_Data for this exercise_
★ ★ ★
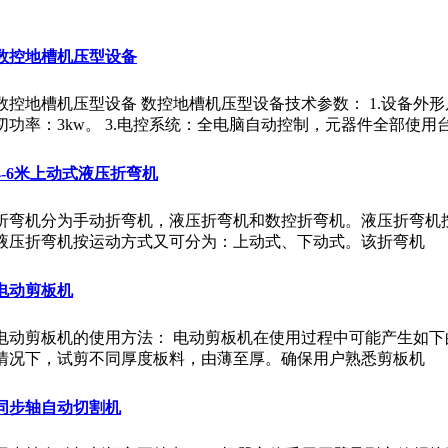
数控地槽机压型设备
数控地槽机压型设备 数控地槽机压型设备技术参数： 1.设备外形尺寸：3
切功率：3kw。 3.电控系统：全电脑自动控制，元器件全部使用
4-6米上动式液压折弯机
折弯机分为手动折弯机，液压折弯机和数控折弯机。液压折弯机
液压折弯机按运动方式又可分为：上动式、下动式。该折弯机
电动剪板机
电动剪板机的使用方法： 电动剪板机在使用过程中可能产生如下
情况下，试剪不同厚度板料，由薄至厚。确保用户熟悉剪板机
同步轴自动切割机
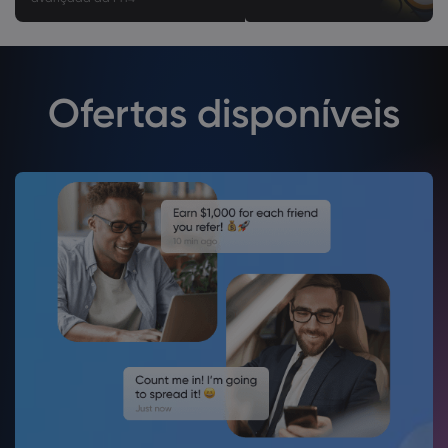
Ofertas disponíveis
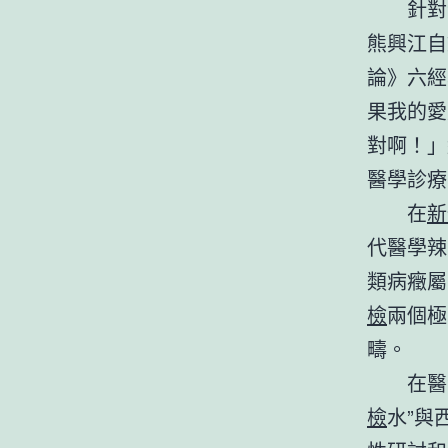
針對
熊興江自
論》六經
果我的愛
對啊！」
醫學診療
在
新
代醫學辣
類病癥屬
檢
兩個極
疇。
在醫
檢
水”與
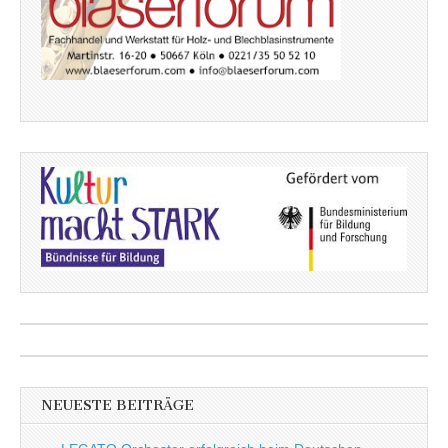
NEUESTE BEITRÄGE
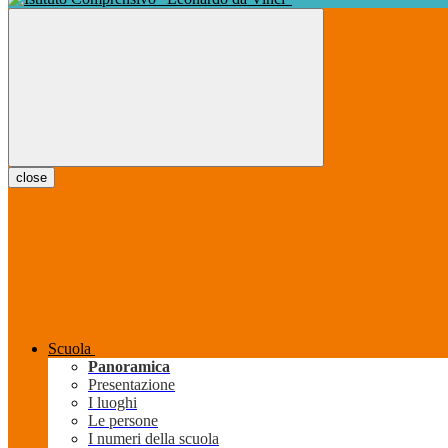
close
Scuola
Panoramica
Presentazione
I luoghi
Le persone
I numeri della scuola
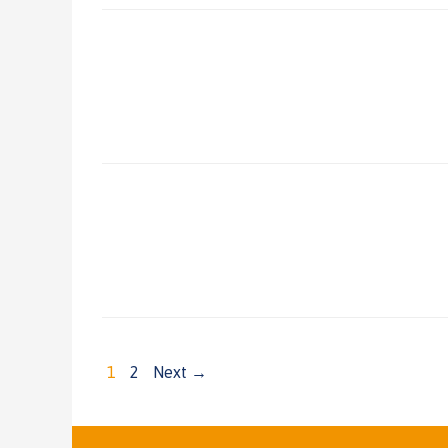
1
2
Next →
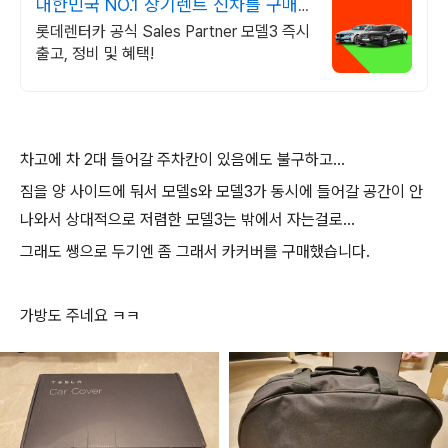
대한민국 NO.1 장기렌트 신차를 구매
하는 완벽한 방법
롯데렌터카 공식 Sales Partner 모델3 즉시
출고, 정비 및 혜택!
차고에 차 2대 들어갈 주차칸이 있음에도 불구하고...
짐을 양 사이드에 둬서 모델s와 모델3가 동시에 들어갈 공간이 안
나와서 상대적으로 저렴한 모델3는 밖에서 자는걸로...
그래도 쌩으로 두기엔 좀 그래서 카커버를 구매했습니다.
가방도 주네요 ㅋㅋ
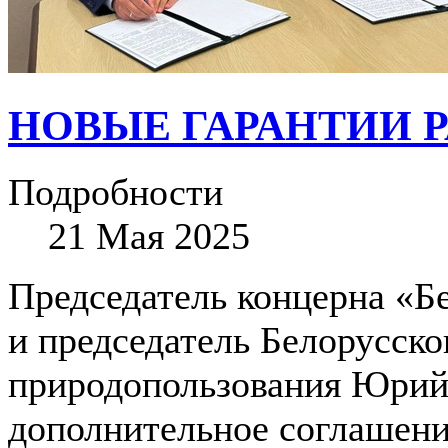
НОВЫЕ ГАРАНТИИ 
Подробности
21 Мая 2025
Председатель концерна «
и председатель Белорусско
природопользования Юрий
дополнительное соглашен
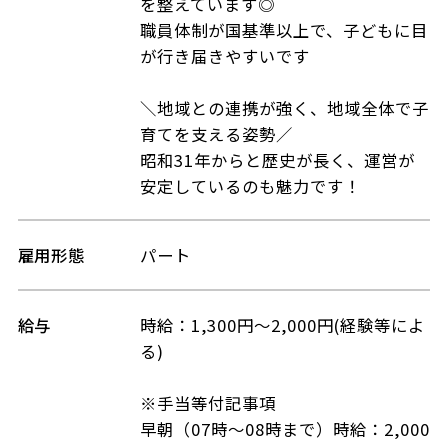
を整えています◎
職員体制が国基準以上で、子どもに目
が行き届きやすいです
＼地域との連携が強く、地域全体で子
育てを支える姿勢／
昭和31年からと歴史が長く、運営が
安定しているのも魅力です！
雇用形態
パート
給与
時給：1,300円～2,000円(経験等によ
る)
※手当等付記事項
早朝（07時～08時まで）時給：2,000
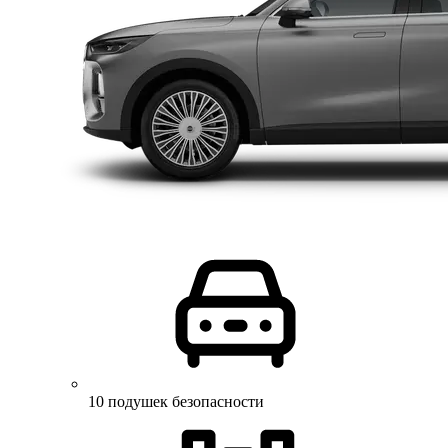
10 подушек безопасности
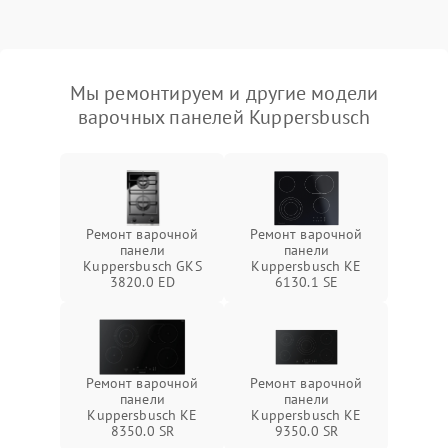
Мы ремонтируем и другие модели
варочных панелей Kuppersbusch
Ремонт варочной
Ремонт варочной
панели
панели
Kuppersbusch GKS
Kuppersbusch KE
3820.0 ED
6130.1 SE
Ремонт варочной
Ремонт варочной
панели
панели
Kuppersbusch KE
Kuppersbusch KE
8350.0 SR
9350.0 SR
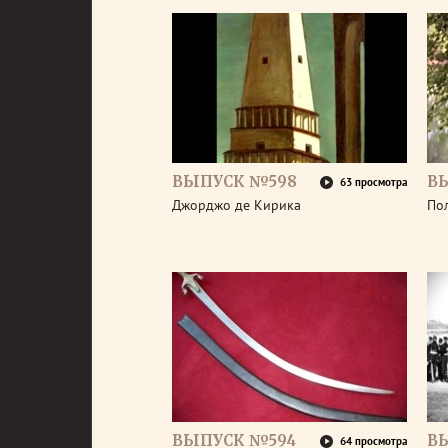
ВЫПУСК №598
В
63 просмотра
Джорджо де Кирика
По
ВЫПУСК №594
В
64 просмотра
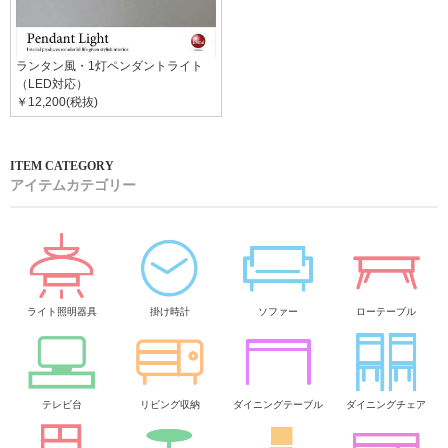
ランタン風・1灯ペンダントライト
（LED対応）
￥12,200(税抜)
アイテムカテゴリー
ライト照明器具
掛け時計
ソファー
ローテーブル
テレビ台
リビング収納
ダイニングテーブル
ダイニングチェア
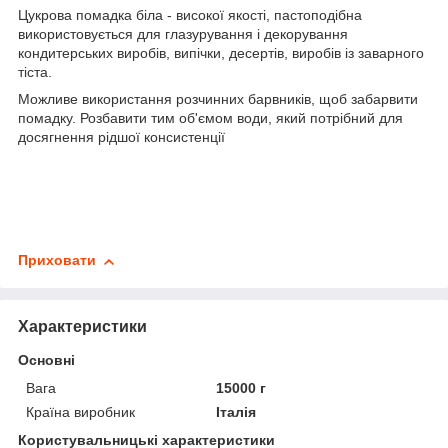
Цукрова помадка біла - високої якості, пастоподібна
використовується для глазурування і декорування
кондитерських виробів, випічки, десертів, виробів із заварного
тіста.
Можливе використання розчинних барвників, щоб забарвити
помадку. Розбавити тим об'ємом води, який потрібний для
досягнення рідшої консистенції
Приховати
Характеристики
Основні
Вага
15000 г
Країна виробник
Італія
Користувальницькі характеристики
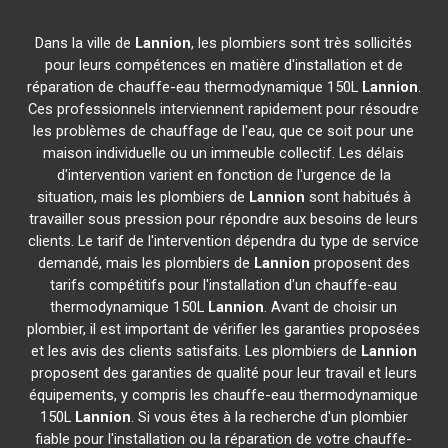
Dans la ville de
Lannion
, les plombiers sont très sollicités
pour leurs compétences en matière d'installation et de
réparation de chauffe-eau thermodynamique 150L
Lannion
.
Ces professionnels interviennent rapidement pour résoudre
les problèmes de chauffage de l'eau, que ce soit pour une
maison individuelle ou un immeuble collectif. Les délais
d'intervention varient en fonction de l'urgence de la
situation, mais les plombiers de
Lannion
sont habitués à
travailler sous pression pour répondre aux besoins de leurs
clients. Le tarif de l'intervention dépendra du type de service
demandé, mais les plombiers de
Lannion
proposent des
tarifs compétitifs pour l'installation d'un chauffe-eau
thermodynamique 150L
Lannion
. Avant de choisir un
plombier, il est important de vérifier les garanties proposées
et les avis des clients satisfaits. Les plombiers de
Lannion
proposent des garanties de qualité pour leur travail et leurs
équipements, y compris les chauffe-eau thermodynamique
150L
Lannion
. Si vous êtes à la recherche d'un plombier
fiable pour l'installation ou la réparation de votre chauffe-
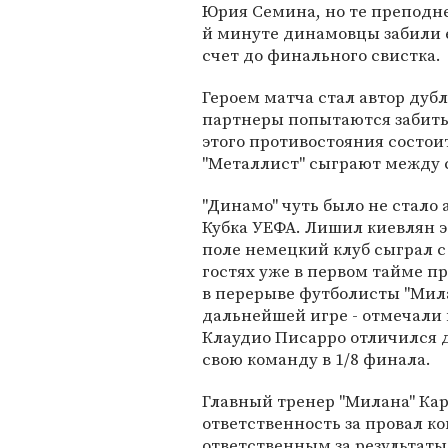
Юрия Семина, но те преподне
й минуте динамовцы забили 
счет до финального свистка.
Героем матча стал автор дубл
партнеры попытаются забить
этого противостояния состоит
"Металлист" сыграют между 
"Динамо" чуть было не стало 
Кубка УЕФА. Лишил киевлян э
поле немецкий клуб сыграл с
гостях уже в первом тайме п
в перерыве футболисты "Мила
дальнейшей игре - отмечали и
Клаудио Писарро отличился д
свою команду в 1/8 финала.
Главный тренер "Милана" Кар
ответственность за провал ко
ответственным за результаты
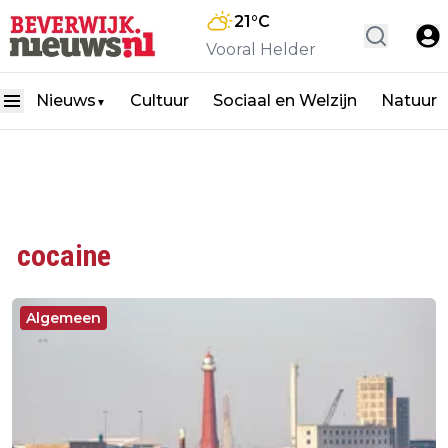
21
°C
Vooral Helder
Nieuws
Cultuur
Sociaal en Welzijn
Natuur
▼
cocaine
Algemeen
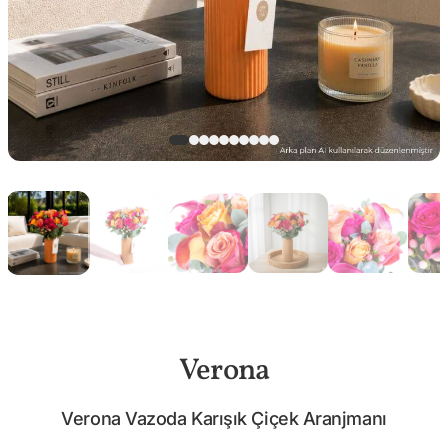
Verona
Verona Vazoda Karışık Çiçek Aranjmanı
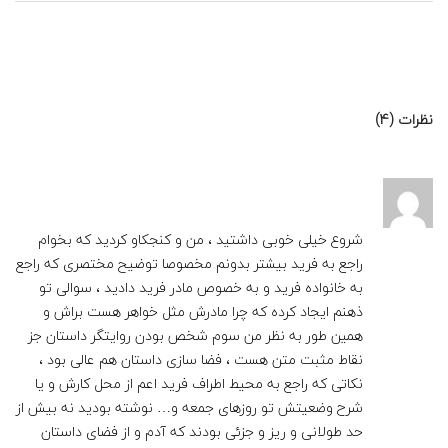
نظرات (4)
شروع خیلی خوبی داشتید ، من و کنجکاو کردید که بخوام
راجع به فرید بیشتر بدونم مخصوصا توضیح مختصری که راجع
به خانواده فرید و به خصوص مادر فرید دادید ، سوالی تو
ذهنم ایجاد کرده که چرا مادرش مثل خواهر هست براش و
همین طور به نظر من سوم شخص بودن روایتگر داستان جز
نقاط مثبت متن هست ، فضا سازی داستان هم عالی بود ،
نکاتی که راجع به محیط اطراف فرید اعم از محل کارش و یا
شرح وضعیتش تو روزهای جمعه و… نوشته بودید نه بیش از
حد طولانی و ریز و جزئی بودند که آدم و از فضای داستان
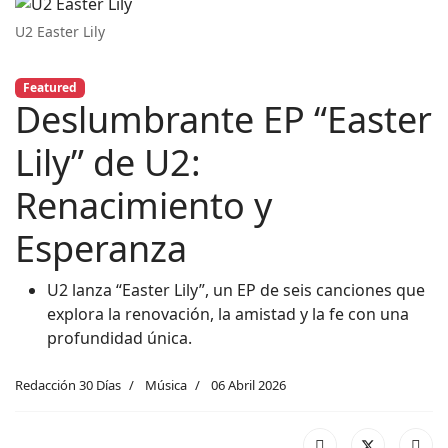
U2 Easter Lily
Featured
Deslumbrante EP “Easter
Lily” de U2:
Renacimiento y
Esperanza
U2 lanza “Easter Lily”, un EP de seis canciones que
explora la renovación, la amistad y la fe con una
profundidad única.
Redacción 30 Días
Música
06 Abril 2026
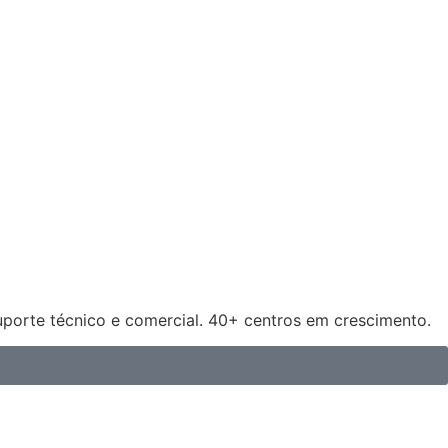
uporte técnico e comercial. 40+ centros em crescimento.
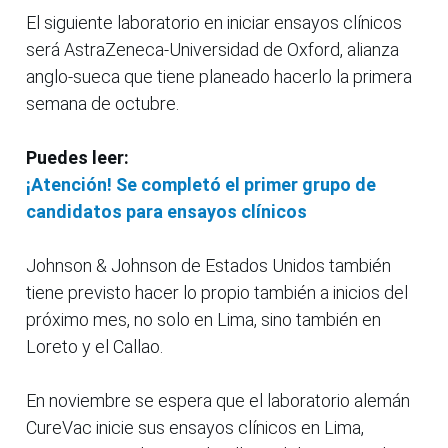
El siguiente laboratorio en iniciar ensayos clínicos
será AstraZeneca-Universidad de Oxford, alianza
anglo-sueca que tiene planeado hacerlo la primera
semana de octubre.
Puedes leer:
¡Atención! Se completó el primer grupo de
candidatos para ensayos clínicos
Johnson & Johnson de Estados Unidos también
tiene previsto hacer lo propio también a inicios del
próximo mes, no solo en Lima, sino también en
Loreto y el Callao.
En noviembre se espera que el laboratorio alemán
CureVac inicie sus ensayos clínicos en Lima,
★ ★ ★
_Brief_
The records above should be duplicated exactly, with none of their pictures kept.

_Reply to the task_
数控地槽机压型设备
数控地槽机压型设备 数控地槽机压型设备技术参数： 1.设备外形尺寸：3
切功率：3kw。 3.电控系统：全电脑自动控制，元器件全部使用
4-6米上动式液压折弯机
折弯机分为手动折弯机，液压折弯机和数控折弯机。液压折弯机
液压折弯机按运动方式又可分为：上动式、下动式。该折弯机
电动剪板机
电动剪板机的使用方法： 电动剪板机在使用过程中可能产生如下
情况下，试剪不同厚度板料，由薄至厚。确保用户熟悉剪板机
同步轴自动切割机
Ofertas disponíveis
針對
熊興江自
論》六經
果我的愛
對啊！」
醫學診療
在
新
代醫學辣
類病癥屬
檢
兩個極
疇。
在醫
檢
水”與
NEUESTE BEITRÄGE
close
Scuola
Panoramica
Presentazione
I luoghi
Le persone
I numeri della scuola
1
2
Next →
대한민국 NO.1 장기렌트 신차를 구매
하는 완벽한 방법
롯데렌터카 공식 Sales Partner 모델3 즉시
출고, 정비 및 혜택!
차고에 차 2대 들어갈 주차칸이 있음에도 불구하고...
짐을 양 사이드에 둬서 모델s와 모델3가 동시에 들어갈 공간이 안
나와서 상대적으로 저렴한 모델3는 밖에서 자는걸로...
그래도 쌩으로 두기엔 좀 그래서 카커버를 구매했습니다.
가방도 주네요 ㅋㅋ
НОВЫЕ ГАРАНТИИ 
Подробности
21 Мая 2025
Председатель концерна «
и председатель Белорусско
природопользования Юрий
дополнительное соглашен
を整えています◎
職員体制が国基準以上で、子どもに目
が行き届きやすいです
＼地域との連携が強く、地域全体で子
育てを支える姿勢／
昭和31年からと歴史が長く、運営が
安定しているのも魅力です！
雇用形態
パート
給与
時給：1,300円～2,000円(経験等によ
る)
※手当等付記事項
早朝（07時～08時まで）時給：2,000
10 подушек безопасности
Мы ремонтируем и другие модели
варочных панелей Kuppersbusch
Ремонт варочной
Ремонт варочной
панели
панели
Kuppersbusch GKS
Kuppersbusch KE
3820.0 ED
6130.1 SE
Ремонт варочной
Ремонт варочной
панели
панели
Kuppersbusch KE
Kuppersbusch KE
8350.0 SR
9350.0 SR
ВЫПУСК №598
В
63 просмотра
Джорджо де Кирика
По
ВЫПУСК №594
В
64 просмотра
ランタン風・1灯ペンダントライト
（LED対応）
￥12,200(税抜)
アイテムカテゴリー
ライト照明器具
掛け時計
ソファー
ローテーブル
テレビ台
リビング収納
ダイニングテーブル
ダイニングチェア
Цукрова помадка біла - високої якості, пастоподібна
використовується для глазурування і декорування
кондитерських виробів, випічки, десертів, виробів із заварного
тіста.
Можливе використання розчинних барвників, щоб забарвити
помадку. Розбавити тим об'ємом води, який потрібний для
досягнення рідшої консистенції
Приховати
Характеристики
Основні
Вага
15000 г
Країна виробник
Італія
Користувальницькі характеристики
Dans la ville de
Lannion
, les plombiers sont très sollicités
pour leurs compétences en matière d'installation et de
réparation de chauffe-eau thermodynamique 150L
Lannion
.
Ces professionnels interviennent rapidement pour résoudre
les problèmes de chauffage de l'eau, que ce soit pour une
maison individuelle ou un immeuble collectif. Les délais
d'intervention varient en fonction de l'urgence de la
situation, mais les plombiers de
Lannion
sont habitués à
travailler sous pression pour répondre aux besoins de leurs
clients. Le tarif de l'intervention dépendra du type de service
demandé, mais les plombiers de
Lannion
proposent des
tarifs compétitifs pour l'installation d'un chauffe-eau
thermodynamique 150L
Lannion
. Avant de choisir un
plombier, il est important de vérifier les garanties proposées
et les avis des clients satisfaits. Les plombiers de
Lannion
proposent des garanties de qualité pour leur travail et leurs
équipements, y compris les chauffe-eau thermodynamique
150L
Lannion
. Si vous êtes à la recherche d'un plombier
fiable pour l'installation ou la réparation de votre chauffe-
Юрия Семина, но те преподне
й минуте динамовцы забили 
счет до финального свистка.
Героем матча стал автор дубл
партнеры попытаются забить
этого противостояния состоит
"Металлист" сыграют между 
"Динамо" чуть было не стало 
Кубка УЕФА. Лишил киевлян э
поле немецкий клуб сыграл с
гостях уже в первом тайме п
в перерыве футболисты "Мила
дальнейшей игре - отмечали и
Клаудио Писарро отличился д
свою команду в 1/8 финала.
Главный тренер "Милана" Кар
ответственность за провал ко
ответственным за результаты
21
°C
Vooral Helder
Nieuws
Cultuur
Sociaal en Welzijn
Natuur
▼
cocaine
Algemeen
Verona
Verona Vazoda Karışık Çiçek Aranjmanı
نظرات (4)
شروع خیلی خوبی داشتید ، من و کنجکاو کردید که بخوام
راجع به فرید بیشتر بدونم مخصوصا توضیح مختصری که راجع
به خانواده فرید و به خصوص مادر فرید دادید ، سوالی تو
ذهنم ایجاد کرده که چرا مادرش مثل خواهر هست براش و
همین طور به نظر من سوم شخص بودن روایتگر داستان جز
نقاط مثبت متن هست ، فضا سازی داستان هم عالی بود ،
نکاتی که راجع به محیط اطراف فرید اعم از محل کارش و یا
شرح وضعیتش تو روزهای جمعه و… نوشته بودید نه بیش از
حد طولانی و ریز و جزئی بودند که آدم و از فضای داستان
U2 Easter Lily
Featured
Deslumbrante EP “Easter
Lily” de U2:
Renacimiento y
Esperanza
U2 lanza “Easter Lily”, un EP de seis canciones que
explora la renovación, la amistad y la fe con una
profundidad única.
Redacción 30 Días
Música
06 Abril 2026
uporte técnico e comercial. 40+ centros em crescimento.
El siguiente laboratorio en iniciar ensayos clínicos
será AstraZeneca-Universidad de Oxford, alianza
anglo-sueca que tiene planeado hacerlo la primera
semana de octubre.
Puedes leer:
¡Atención! Se completó el primer grupo de
candidatos para ensayos clínicos
Johnson & Johnson de Estados Unidos también
tiene previsto hacer lo propio también a inicios del
próximo mes, no solo en Lima, sino también en
Loreto y el Callao.
En noviembre se espera que el laboratorio alemán
CureVac inicie sus ensayos clínicos en Lima,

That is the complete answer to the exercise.